"Tim, el pingüino que quería ser diferente" - por Belkis Cima
Allá, bien al sur de nuestro país, en una desolada
isla bañada por las frías aguas del canal de Beagle, allá felices y tranquilos
viven ellos, los pingüinos.
Por las
mañanas cuando los tímidos rayos del sol apenas iluminan la pingüinera los pingüinos adultos salen de los nidos en busca de alimento fresco y sabroso para la
familia. Los pichones dormilones y remolones demoran en salir del nido y cuando
logran despertarse el sol ya está alto y la pingüinera toda iluminada.
Durante el
día los pequeños pingüinitos reciben la visita de unos extraños visitantes que
llegan hasta la costa de la isla en enormes naves. Al principio esas
interrupciones de la rutina diaria no fueron muy agradables, como hipnotizados
se quedaban al ver a esos seres que se comunicaban extrañamente y además se
cubrían la cabeza con algo gracioso; la mayoría terminaban con un adorno
plumoso y a veces esponjoso, los ojos como moscas, redondos y negros u otros
más raros tipo espejados cubriéndoles los ojos. Con el paso del tiempo la colonia entera de pingüinos
se fue adaptando.
Ahora los
pingüinitos se divierten haciendo piruetas y a cambio reciben risas y aplausos
que los alientan a seguir con el espectáculo.
Después que
los visitantes se alejan en aquellas embarcaciones los pichones recorren la
costa en busca de restos de alimentos que los humanos dejan caer, ellos por
curiosos los comen y después sufren dolores de barriga.
Entre todos
los pingüinitos se encuentra Tim que solamente se apodera de objetos raros:
guantes, gorros y hasta anteojos. Escondido entre los pastizales acostumbraba a
disfrazarse y jugar a ser diferente a los demás pingüinos y eso le encantaba.

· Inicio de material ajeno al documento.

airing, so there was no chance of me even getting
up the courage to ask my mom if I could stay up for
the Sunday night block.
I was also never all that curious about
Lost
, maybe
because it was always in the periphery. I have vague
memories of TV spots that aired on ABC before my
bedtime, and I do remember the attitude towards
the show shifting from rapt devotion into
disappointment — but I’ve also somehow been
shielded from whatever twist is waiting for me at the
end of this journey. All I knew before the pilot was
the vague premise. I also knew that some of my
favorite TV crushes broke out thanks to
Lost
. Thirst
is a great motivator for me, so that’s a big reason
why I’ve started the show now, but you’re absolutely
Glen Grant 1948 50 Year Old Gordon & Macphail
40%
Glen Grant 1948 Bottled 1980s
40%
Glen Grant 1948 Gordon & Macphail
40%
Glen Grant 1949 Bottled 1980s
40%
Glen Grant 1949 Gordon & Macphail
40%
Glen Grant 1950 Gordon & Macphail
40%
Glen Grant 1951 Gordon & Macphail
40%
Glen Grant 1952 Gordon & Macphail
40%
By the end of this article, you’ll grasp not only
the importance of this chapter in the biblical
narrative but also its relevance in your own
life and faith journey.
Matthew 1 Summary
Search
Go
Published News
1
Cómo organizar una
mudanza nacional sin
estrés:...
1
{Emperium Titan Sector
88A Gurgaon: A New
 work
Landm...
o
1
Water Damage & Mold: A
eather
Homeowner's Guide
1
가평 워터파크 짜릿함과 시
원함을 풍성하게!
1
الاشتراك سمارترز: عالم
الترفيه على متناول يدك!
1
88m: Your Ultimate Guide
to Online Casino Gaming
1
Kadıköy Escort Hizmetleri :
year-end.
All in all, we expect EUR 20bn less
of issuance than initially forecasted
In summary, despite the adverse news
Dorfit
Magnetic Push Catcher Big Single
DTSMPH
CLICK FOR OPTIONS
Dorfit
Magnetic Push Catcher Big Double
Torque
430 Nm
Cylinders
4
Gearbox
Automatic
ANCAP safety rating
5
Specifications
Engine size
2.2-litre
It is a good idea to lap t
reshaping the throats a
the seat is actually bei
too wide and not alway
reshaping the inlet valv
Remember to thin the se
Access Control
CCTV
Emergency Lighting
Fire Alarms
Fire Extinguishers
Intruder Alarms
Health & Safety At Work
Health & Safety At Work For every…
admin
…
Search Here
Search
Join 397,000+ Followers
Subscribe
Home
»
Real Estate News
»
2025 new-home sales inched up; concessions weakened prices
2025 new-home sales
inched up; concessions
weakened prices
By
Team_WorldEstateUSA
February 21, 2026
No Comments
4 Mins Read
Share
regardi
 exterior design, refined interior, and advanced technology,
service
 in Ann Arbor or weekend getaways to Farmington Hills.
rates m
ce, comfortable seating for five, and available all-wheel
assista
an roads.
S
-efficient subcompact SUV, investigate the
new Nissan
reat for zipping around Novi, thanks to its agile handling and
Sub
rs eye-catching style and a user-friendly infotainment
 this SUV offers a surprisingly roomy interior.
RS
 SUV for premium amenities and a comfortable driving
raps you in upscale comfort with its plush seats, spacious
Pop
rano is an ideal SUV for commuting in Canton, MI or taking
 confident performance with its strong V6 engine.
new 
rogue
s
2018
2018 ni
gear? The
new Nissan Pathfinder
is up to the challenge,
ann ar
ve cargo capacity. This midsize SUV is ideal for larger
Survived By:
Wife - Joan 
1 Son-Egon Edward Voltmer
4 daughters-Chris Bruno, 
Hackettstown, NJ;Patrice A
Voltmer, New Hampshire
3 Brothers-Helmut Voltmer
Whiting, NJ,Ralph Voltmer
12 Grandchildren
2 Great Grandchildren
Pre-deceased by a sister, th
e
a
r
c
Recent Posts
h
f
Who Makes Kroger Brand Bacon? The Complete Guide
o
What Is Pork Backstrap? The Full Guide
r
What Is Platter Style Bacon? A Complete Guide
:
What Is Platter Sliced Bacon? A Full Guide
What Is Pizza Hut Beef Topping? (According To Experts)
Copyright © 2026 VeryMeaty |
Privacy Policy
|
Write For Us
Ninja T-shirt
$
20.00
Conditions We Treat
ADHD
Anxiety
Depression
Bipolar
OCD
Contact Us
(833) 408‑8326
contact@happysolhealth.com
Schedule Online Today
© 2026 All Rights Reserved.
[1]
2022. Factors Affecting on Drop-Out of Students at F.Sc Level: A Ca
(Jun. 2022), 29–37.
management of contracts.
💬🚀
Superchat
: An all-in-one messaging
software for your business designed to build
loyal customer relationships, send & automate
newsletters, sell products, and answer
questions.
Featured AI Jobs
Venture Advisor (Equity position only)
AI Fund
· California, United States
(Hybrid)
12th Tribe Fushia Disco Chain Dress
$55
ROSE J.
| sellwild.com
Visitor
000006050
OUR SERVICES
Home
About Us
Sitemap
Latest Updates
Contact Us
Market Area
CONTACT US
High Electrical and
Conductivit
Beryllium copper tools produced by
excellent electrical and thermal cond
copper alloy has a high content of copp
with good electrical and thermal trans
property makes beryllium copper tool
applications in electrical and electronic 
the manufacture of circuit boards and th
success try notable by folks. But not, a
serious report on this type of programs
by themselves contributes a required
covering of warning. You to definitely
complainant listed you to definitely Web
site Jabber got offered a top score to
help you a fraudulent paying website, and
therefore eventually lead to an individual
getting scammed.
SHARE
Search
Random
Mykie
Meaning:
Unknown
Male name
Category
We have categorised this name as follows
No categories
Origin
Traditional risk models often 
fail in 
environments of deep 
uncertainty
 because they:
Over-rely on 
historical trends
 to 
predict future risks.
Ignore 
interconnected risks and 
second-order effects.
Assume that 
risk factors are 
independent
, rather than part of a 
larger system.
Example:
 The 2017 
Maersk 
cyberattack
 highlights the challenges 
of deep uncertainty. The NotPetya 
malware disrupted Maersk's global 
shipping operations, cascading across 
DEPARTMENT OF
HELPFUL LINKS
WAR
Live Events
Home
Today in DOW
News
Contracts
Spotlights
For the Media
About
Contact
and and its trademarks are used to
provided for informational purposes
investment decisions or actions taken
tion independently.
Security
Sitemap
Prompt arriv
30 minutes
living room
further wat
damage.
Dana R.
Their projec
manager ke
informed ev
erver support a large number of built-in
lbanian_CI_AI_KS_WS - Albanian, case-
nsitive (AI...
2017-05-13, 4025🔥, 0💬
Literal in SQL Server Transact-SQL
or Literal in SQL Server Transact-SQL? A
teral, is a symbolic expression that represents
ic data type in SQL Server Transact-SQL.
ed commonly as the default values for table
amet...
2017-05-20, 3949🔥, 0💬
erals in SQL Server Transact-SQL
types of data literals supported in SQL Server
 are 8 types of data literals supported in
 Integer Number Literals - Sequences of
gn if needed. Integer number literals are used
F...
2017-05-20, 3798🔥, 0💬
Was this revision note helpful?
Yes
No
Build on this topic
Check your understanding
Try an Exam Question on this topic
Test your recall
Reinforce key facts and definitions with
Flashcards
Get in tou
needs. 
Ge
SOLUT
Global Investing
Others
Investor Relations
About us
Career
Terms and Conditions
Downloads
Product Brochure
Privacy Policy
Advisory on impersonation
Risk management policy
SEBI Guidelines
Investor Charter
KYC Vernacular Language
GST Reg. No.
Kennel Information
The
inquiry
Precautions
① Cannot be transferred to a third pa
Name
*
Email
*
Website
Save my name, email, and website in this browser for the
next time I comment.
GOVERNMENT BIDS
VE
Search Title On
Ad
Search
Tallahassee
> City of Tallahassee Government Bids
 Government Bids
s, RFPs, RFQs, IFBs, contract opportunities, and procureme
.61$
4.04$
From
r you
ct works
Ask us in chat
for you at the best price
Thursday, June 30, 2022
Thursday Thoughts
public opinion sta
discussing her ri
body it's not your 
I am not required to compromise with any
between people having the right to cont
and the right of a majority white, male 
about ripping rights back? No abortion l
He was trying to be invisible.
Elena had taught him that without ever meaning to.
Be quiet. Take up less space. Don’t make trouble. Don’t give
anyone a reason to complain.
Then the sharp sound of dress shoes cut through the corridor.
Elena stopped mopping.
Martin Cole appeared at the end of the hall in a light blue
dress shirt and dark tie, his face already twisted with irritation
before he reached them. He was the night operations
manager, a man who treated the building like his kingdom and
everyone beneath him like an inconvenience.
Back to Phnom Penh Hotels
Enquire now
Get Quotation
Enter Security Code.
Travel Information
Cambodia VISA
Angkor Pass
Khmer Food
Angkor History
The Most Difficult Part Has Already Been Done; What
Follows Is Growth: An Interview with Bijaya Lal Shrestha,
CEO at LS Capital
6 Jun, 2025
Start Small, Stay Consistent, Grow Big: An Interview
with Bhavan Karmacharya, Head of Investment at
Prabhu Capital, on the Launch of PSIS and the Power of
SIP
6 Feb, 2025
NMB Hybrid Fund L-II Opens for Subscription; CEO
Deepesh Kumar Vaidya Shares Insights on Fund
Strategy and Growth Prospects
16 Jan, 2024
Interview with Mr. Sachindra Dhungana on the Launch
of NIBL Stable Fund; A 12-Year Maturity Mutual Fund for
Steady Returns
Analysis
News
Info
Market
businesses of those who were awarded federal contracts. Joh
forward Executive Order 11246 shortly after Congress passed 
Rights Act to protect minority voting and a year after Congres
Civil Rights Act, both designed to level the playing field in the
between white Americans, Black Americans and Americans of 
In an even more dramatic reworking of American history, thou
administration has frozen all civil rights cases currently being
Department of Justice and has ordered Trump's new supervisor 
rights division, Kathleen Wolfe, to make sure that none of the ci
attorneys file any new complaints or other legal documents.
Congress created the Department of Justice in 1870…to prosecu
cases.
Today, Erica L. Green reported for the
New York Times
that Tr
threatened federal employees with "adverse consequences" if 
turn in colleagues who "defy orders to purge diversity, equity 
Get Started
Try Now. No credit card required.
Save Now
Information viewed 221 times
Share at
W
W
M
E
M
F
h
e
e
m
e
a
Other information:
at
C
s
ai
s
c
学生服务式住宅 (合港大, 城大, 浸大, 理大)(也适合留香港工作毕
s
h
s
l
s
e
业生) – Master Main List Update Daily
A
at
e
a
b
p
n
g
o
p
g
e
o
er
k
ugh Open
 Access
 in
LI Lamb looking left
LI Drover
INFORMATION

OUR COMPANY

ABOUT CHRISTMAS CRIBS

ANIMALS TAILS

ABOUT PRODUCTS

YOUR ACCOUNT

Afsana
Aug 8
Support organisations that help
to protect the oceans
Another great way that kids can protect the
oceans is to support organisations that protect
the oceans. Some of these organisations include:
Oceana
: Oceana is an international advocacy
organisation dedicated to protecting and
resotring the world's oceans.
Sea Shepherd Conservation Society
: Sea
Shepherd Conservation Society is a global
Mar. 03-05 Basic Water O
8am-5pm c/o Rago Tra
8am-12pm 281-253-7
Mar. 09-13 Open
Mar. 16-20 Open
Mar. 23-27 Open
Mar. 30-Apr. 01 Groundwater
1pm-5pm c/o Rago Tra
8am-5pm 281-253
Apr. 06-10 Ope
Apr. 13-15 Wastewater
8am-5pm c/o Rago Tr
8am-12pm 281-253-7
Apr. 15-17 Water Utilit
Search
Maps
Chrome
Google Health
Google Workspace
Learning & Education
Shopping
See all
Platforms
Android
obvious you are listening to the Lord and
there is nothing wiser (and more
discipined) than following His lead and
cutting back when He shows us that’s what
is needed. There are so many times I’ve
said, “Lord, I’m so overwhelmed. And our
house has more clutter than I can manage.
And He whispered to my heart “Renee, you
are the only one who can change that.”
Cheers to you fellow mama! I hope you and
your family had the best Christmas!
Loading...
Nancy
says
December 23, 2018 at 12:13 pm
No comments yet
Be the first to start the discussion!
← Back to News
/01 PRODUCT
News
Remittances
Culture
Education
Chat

Tim estaba aburrido de vivir en la pingüinera, decía que siempre hacían lo
mismo: buscar comida, comer, tomar sol y dormir. También le molestaba que todos
tuvieran el mismo aspecto, los mismos colores, negro y blanco, hasta la misma forma
de caminar bamboleándose de un lado a otro. ¡Todos iguales!
En su escondite
soñaba con ser diferente mientras se ponía los objetos más extravagantes que
juntaba después de la visita de los humanos.
Un día con
tantas cosas que había encontrado se le pasó muy rápido el tiempo mientras
jugaba a ser otro y no se dio cuenta que ya toda la colonia había vuelto al
refugio; todos menos él.
En el nido
mamá y papá pingüinos comenzaron el recuento de sus pichones y faltaba Tim.
Desesperados se miraron y salieron en su búsqueda. Recordaron que Tim se
entretenía con aquellas cosas que encontraba en la costa y allá fueron.
Papá
pingüino con su fino oído se guio, caminó unos metros entre un pajonal y ahí lo encontró disfrazado
y feliz. En eso llegó mamá pingüino que
siguió las huellas y los encontró abrazados; sin esperar se unió al abrazo y
mimaron al pequeño.
Cuando Tim
pudo despojarse de ese cruce de aletas, los miró a ambos a los ojos y les
preguntó cómo se habían dado cuenta que era él el que faltaba en el nido, ya
que eran todos iguales.
La mamá con
una mirada húmeda por la emoción le dijo que aunque todos en apariencia son
iguales y hagan las mismas cosas siempre habrá algo que los haga diferentes,
especiales, únicos e importantes.
El papá se
unió a la conversación y le dijo que no eran necesarios los gorros y anteojos
para diferenciarse de los demás. Le explicó que Dios en todos los corazones
dejó una lucecita, la luz del amor y es la encargada de hacernos brillar a cada
uno de manera única y diferente.
Tim
convencido de ser único, diferente, especial y muy importante para sus padres
volvió con ellos al nido.
Al día
siguiente se mezcló entre los demás pingüinos y juntos brindaron a los
visitantes un brillante espectáculo con sus piruetas.
Tim entre
sus hermanitos y amigos pingüinos se sintió feliz imaginando que todos
brillaban a la vez porque cada uno es luz.